Non succede troppo spesso, devo ammetterlo, specialmente negli ultimi tempi, però quando succede sono nei pasticci. Allora oltre che la macchina fotografica devo prendere pure la penna (la tastiera) e a volte perfino la padella (se non la brace).
Ma, che cosa succede?
Succede che rimango l’unico con un pc a disposizione mentre le pollastrelle (maite e marie) se la danno a gambe.

Oltre al danno anche la beffa: un foglietto di istruzioni fitto di lavori (da svolgere) e ricette (da cucinare). Questa volta le istruzioni riguardano solo un fiore, piuttosto misterioso, che è spuntato in un vasetto in giardino. con il gessetto sul vasetto c’è scritto “zafferano”.

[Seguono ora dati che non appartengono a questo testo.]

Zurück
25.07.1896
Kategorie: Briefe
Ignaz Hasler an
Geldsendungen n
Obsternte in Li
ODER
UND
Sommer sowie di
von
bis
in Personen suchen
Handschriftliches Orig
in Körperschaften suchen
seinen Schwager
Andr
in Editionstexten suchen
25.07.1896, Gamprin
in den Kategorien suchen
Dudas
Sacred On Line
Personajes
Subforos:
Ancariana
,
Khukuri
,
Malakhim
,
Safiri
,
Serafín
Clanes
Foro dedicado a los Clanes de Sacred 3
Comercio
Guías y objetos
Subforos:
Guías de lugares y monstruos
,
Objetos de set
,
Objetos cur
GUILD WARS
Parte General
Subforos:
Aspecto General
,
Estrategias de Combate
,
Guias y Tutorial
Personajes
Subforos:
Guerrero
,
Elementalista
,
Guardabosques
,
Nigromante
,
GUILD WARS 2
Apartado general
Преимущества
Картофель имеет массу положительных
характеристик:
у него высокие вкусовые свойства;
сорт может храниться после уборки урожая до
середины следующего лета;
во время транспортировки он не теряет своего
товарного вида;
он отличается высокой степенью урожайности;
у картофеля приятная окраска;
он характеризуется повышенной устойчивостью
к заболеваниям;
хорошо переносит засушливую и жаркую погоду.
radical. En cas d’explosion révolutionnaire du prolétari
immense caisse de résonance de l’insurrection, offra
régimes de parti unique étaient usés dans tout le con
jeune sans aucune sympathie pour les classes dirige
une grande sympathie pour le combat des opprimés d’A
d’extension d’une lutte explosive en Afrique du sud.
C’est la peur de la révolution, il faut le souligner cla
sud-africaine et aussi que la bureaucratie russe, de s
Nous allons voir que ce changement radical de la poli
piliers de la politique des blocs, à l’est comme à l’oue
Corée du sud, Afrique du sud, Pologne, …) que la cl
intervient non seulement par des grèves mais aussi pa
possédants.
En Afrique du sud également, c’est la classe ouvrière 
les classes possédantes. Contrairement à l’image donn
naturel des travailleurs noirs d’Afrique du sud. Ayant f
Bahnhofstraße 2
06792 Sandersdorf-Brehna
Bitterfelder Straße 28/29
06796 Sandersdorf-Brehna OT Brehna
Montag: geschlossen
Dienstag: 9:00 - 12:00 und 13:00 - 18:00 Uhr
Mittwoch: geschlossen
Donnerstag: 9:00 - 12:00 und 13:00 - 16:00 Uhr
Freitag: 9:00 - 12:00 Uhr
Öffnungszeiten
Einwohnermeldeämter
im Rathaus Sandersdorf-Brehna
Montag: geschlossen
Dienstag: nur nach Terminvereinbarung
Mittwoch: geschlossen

Vabbé. lo fotografo, lo taglio ma poi, che ci faccio?
Aiuto

12 Comments

  1. Essere riusciti a far nascere lo zafferano in caso, mi sembra davvero una bella impresa…oltre alla cucina , anche il pollice verde, siete fantastici!!
    ciao loredana

  2. Io l’ho piantato da un mese ma non ha fatto nulla… missà proprio che ho messo i bulbi un po’ troppo in profondità :( UFFFFFF!
    Che invidia il tuo bel fiore!
    Prendi i pistilli, li metti su carta assorbente sul calorifero e ce lo lasci per un paio di giorni, poi lo usi come vuoi :D

  3. Qui a L’Aquila si raccolgono i fiori di prima mattina prima che si schiudano, si prendono i pistilli rossi e poi si fanno asciugare su un setaccio su una brace non troppo viva. Sabrina

  4. HO letto il titolo e mi son detta: vuoi vedere che alla fine, è nato?!?!?
    Lo zafferano, intendo…
    Anche se di nascite, sono in fervida attesa di notizie da Trento!
    ps. si muove niente?
    un abbraccio

    ps2. ma le pollastrelle non ti hanno lasciato istruzioni sull’uso?

  5. ilfotografo Reply

    macché gaia, figurati se mi hanno lasciato istruzuini. Eppoi non l’ho strappato! l’ho solo colto. Comunque ho staccato il pistilli rossi e li avevo messi in una scatoletta. Ora li tolgo e li metto un po’ sulla stufetta (che i termosifoni purtroppo! sono ancora spenti, e la brace in giardino la vedo male)
    Comunque aprendo la scatoletta si sente odore di… zafferano. incredibile.

  6. L’ho piantato anch’io in dei vasi in giardino, ma purtroppo con forte ritardo, speriamo che spunti…. Comunque ho letto su un sito che puo essere utilizzato (anche fresco) mettendo i pistilli in una tazzina di acqua bollente e lasciando in infusione per 2 ore. Le dosi sono 4-5 pistilli a persona. Si cuoce il riso (se si vuole fare il risotto alla milanese) e si aggiunge l’infuso che ormai è bello colorato a fine cottura.

    Spero di essere stata utile ^^

    • Elisa grazie! appena rimetto piede a Roma, mi ci metto, perché mi sa che per il povero fotografo tutta questa operazione è, come dire, un po’ troppo.

      • Figurati, effettivamente i risotti vogliono sempre un certo impegno. Ditemi come è venuto che spero di provarlo presto anch’io. Comunque anche in una semplice tisanina energetica con gli agrumi lo vedo molto bene.